In the pit of his stomach, the bile rises, boils over with hatred and spite as he recalls how resolute the man was, then how defeated. How death had become an option for him, a wanted option, and how he wanted Wolverine to deliver the final blow. “You're the best there is at what you do, Logan,” he'd said from behind drastic red lenses and orange prison uniform. “At least you'll make it quick.”
Claws dug deep into the side of icy mountain, the hatred spews over, boiling up throat and tongue releasing itself into the air. For long minutes after, the dry heaves of guilt and anger come, until finally he refocuses his mind and begins the climb again.
The plateau of the mountain is unnatural, carved smooth rock instead of jagged with ice and age. The snow fall here is a light dust, blown off too easily by high-altitude winds, and the goats have taken this place as a refuge from their perilous trek to forage for food. In the months since the strike, small roots have taken hold. Tender shoots of green protected by the carved rock overhead, bloom where the top mountain meets the flat, a nice juicy treat for the animals that have ventured this far. In a few years, if the goats leave well enough alone, this three mile long expanse will be a garden of delight, a haven for seeds and sherpas, a respite for animals too tired from the cold. But, for now it is still too young for that, and the song of its maker still too loud midst the rocks.
He can smell it here, the natural scent of just beginning autumn when the sap starts to rise in the trees. The sweetness of it, the earth.
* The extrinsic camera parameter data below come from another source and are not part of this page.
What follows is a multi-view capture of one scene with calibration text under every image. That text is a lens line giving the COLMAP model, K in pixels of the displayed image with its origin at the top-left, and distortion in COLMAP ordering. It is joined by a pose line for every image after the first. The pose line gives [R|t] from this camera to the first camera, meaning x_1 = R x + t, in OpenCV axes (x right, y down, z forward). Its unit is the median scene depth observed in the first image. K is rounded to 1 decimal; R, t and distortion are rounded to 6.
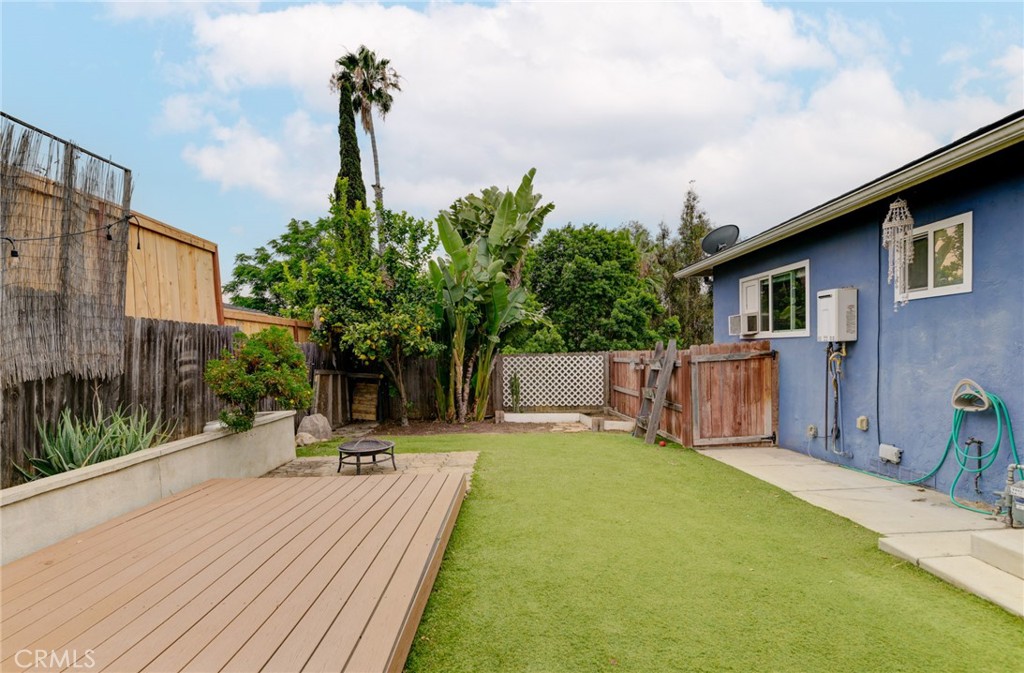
lens RADIAL K [[492.3, 0, 502.0], [0, 492.3, 376.1], [0, 0, 1]] dist [0.002103, -0.008664]
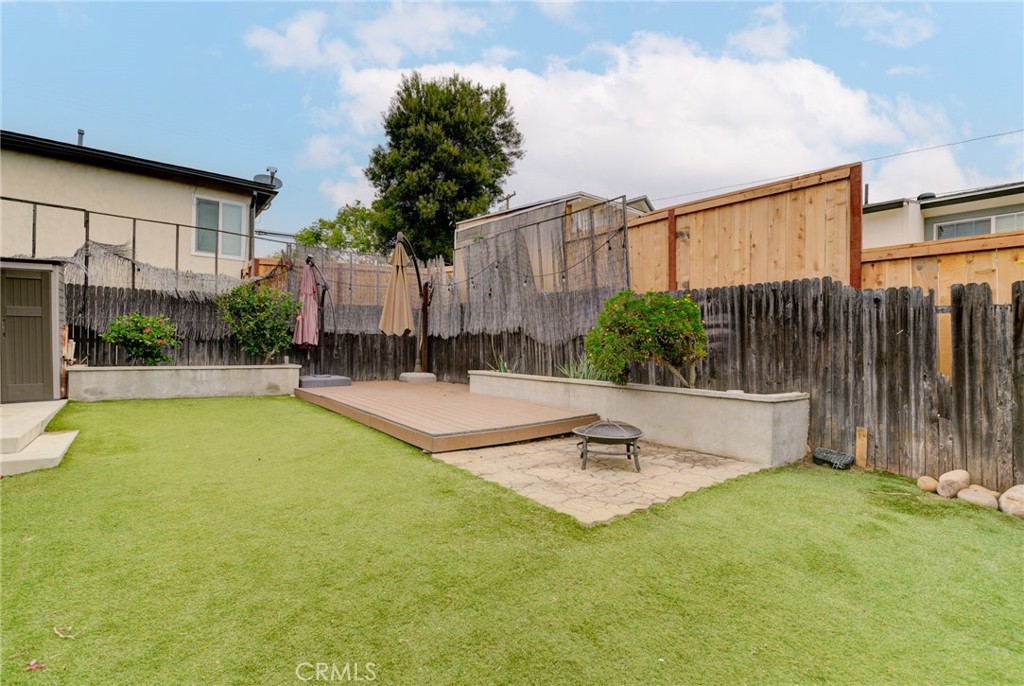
lens RADIAL K [[460.2, 0, 510.8], [0, 460.2, 347.0], [0, 0, 1]] dist [0.000669, -0.000131]
pose [[-0.790097, 0.022612, -0.612564, 0.241774], [-0.021172, 0.997716, 0.064138, -0.031631], [0.612616, 0.063644, -0.787814, 1.258906]]
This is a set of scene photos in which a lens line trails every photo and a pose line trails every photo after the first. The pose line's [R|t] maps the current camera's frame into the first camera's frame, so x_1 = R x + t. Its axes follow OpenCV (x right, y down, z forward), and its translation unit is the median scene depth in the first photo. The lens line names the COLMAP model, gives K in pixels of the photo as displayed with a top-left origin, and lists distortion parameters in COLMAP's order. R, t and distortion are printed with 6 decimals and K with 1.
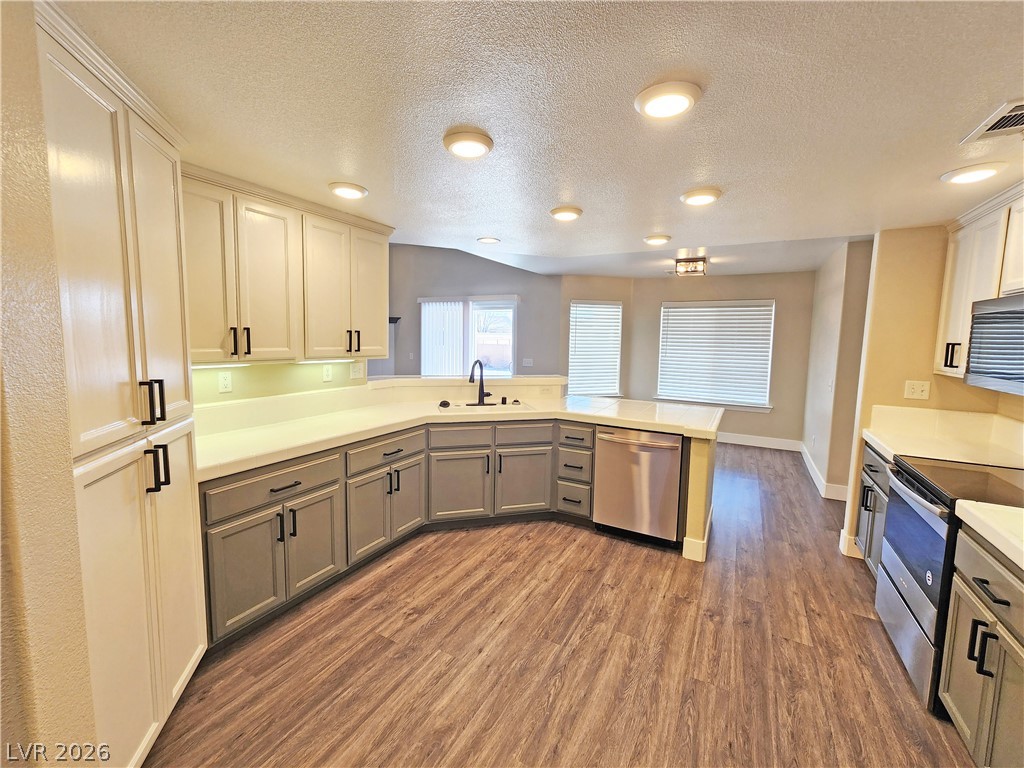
lens RADIAL K [[422.1, 0, 509.4], [0, 422.1, 377.9], [0, 0, 1]] dist [-0.000674, -0.000345]
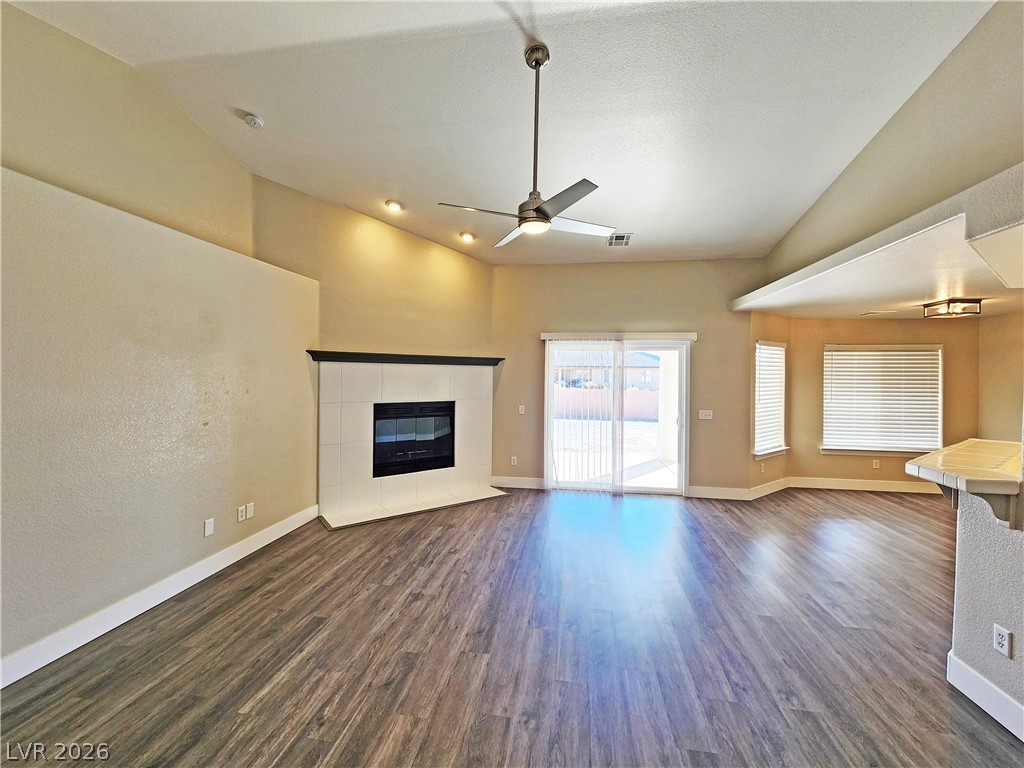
lens RADIAL K [[422.1, 0, 509.4], [0, 422.1, 377.9], [0, 0, 1]] dist [-0.000674, -0.000345]
pose [[0.940315, -0.008345, 0.340203, -1.387359], [0.038382, 0.995921, -0.081658, -0.128126], [-0.338134, 0.089842, 0.936800, 0.827394]]
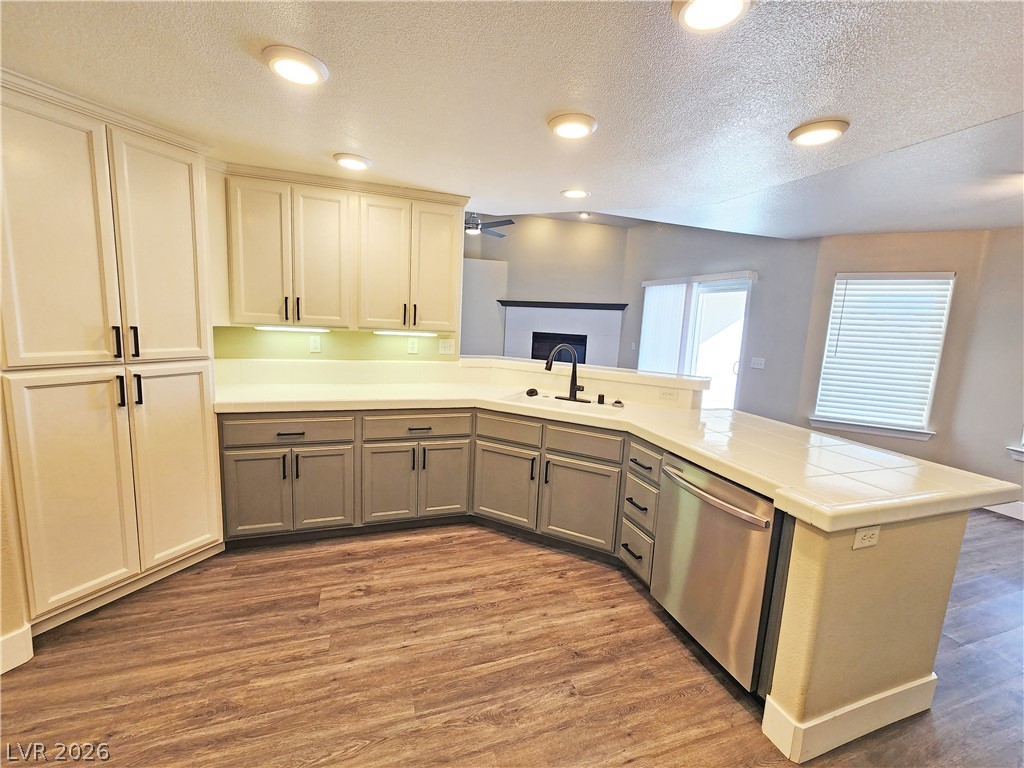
lens RADIAL K [[422.1, 0, 509.4], [0, 422.1, 377.9], [0, 0, 1]] dist [-0.000674, -0.000345]
pose [[0.742349, 0.111556, -0.660662, 0.490560], [-0.101384, 0.993391, 0.053819, -0.013593], [0.662299, 0.027028, 0.748752, 0.385383]]
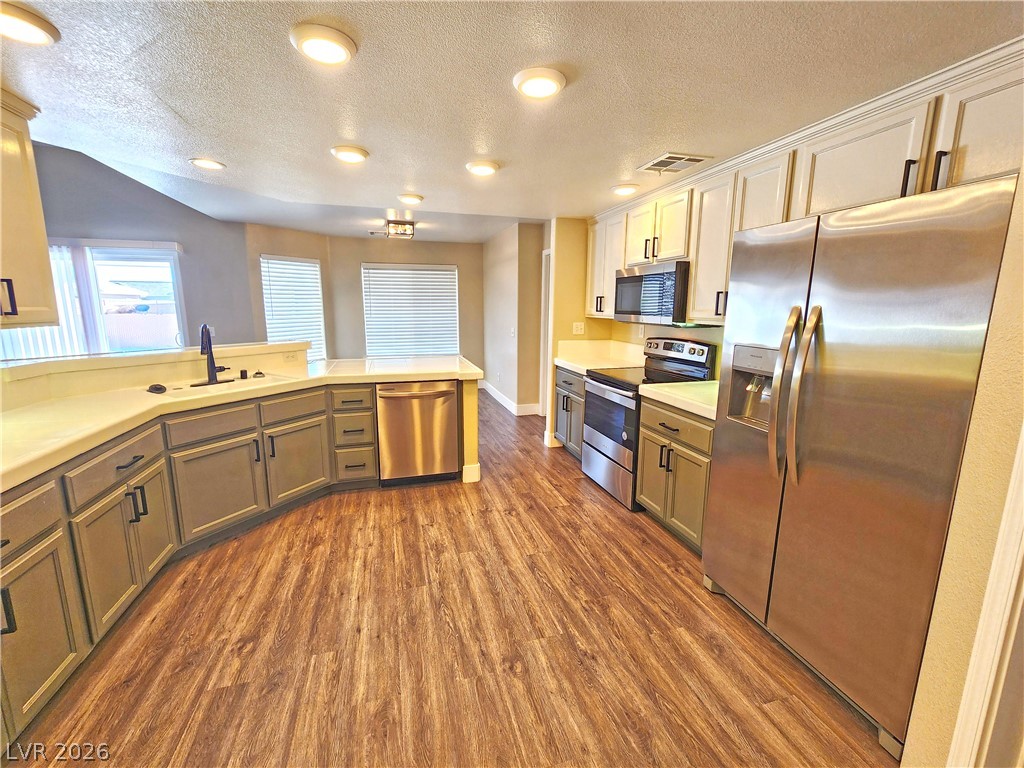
lens RADIAL K [[424.1, 0, 508.0], [0, 424.1, 377.8], [0, 0, 1]] dist [-0.001319, -0.000459]
pose [[0.704265, -0.135133, 0.696958, -0.291898], [0.079594, 0.990557, 0.111629, 0.013125], [-0.705461, -0.023143, 0.708371, 0.085858]]
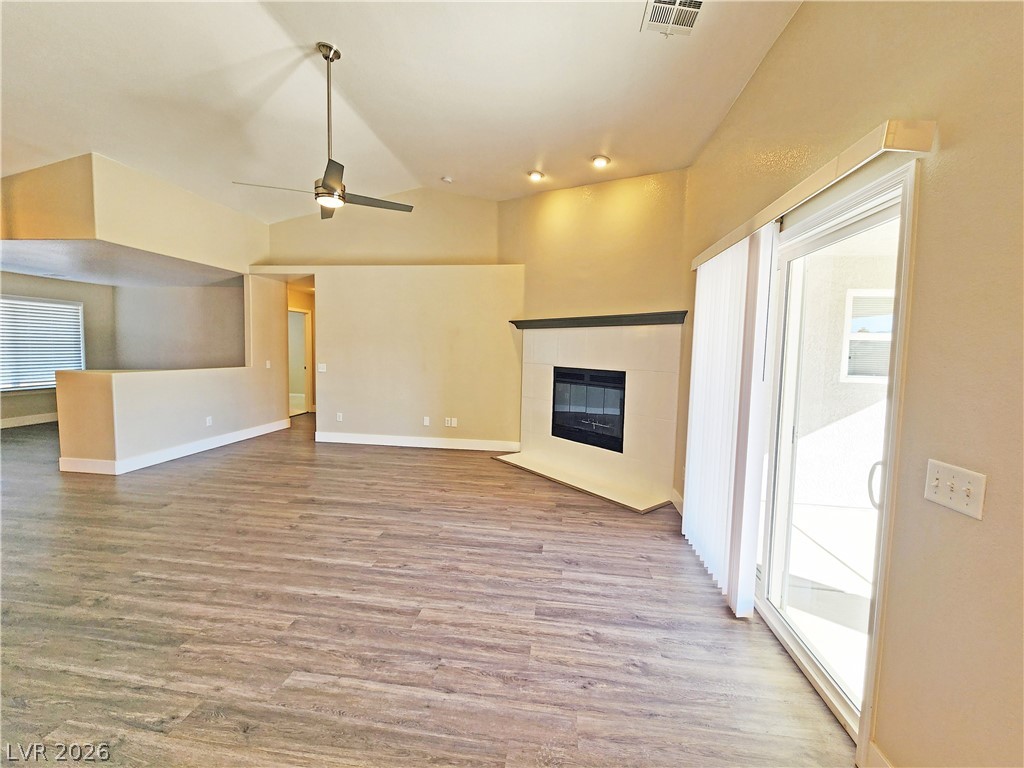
lens RADIAL K [[422.1, 0, 509.4], [0, 422.1, 377.9], [0, 0, 1]] dist [-0.000674, -0.000345]
pose [[0.364872, 0.056543, -0.929339, 0.315331], [-0.109446, 0.993839, 0.017497, -0.147814], [0.924603, 0.095328, 0.368812, 1.783265]]
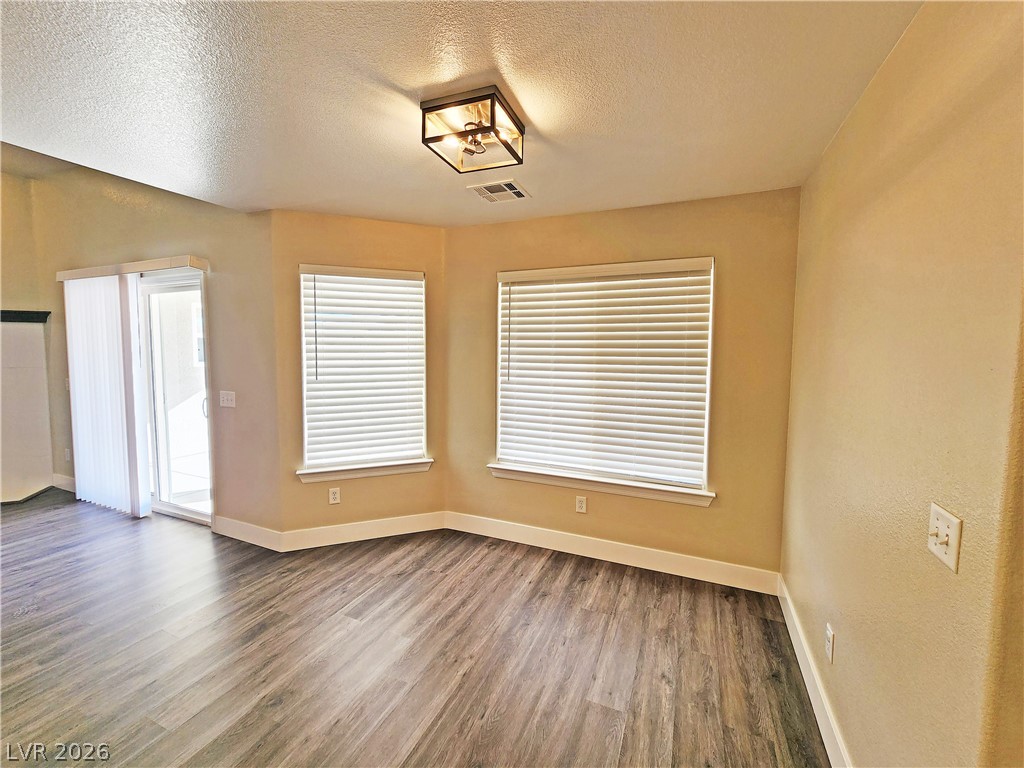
lens RADIAL K [[422.1, 0, 509.4], [0, 422.1, 377.9], [0, 0, 1]] dist [-0.000674, -0.000345]
pose [[0.995594, -0.013084, 0.092855, 0.740335], [0.015772, 0.999476, -0.028280, -0.095463], [-0.092436, 0.029619, 0.995278, 1.153907]]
The will of the world to sleep and be at peace. A strange scent for something so barren.
Whiskey in hand, he lights another cigar and looks to the sky once again. He can hear it here, the pain. He can still hear the words vibrating in the stone, that death would be welcomed. Logan pours a touch of brew out onto the stone, watches as it slushes across the light dusting of snow. “I'm coming,” he says quietly to the sky. “I promise. This time, I'm gonna save your ass.”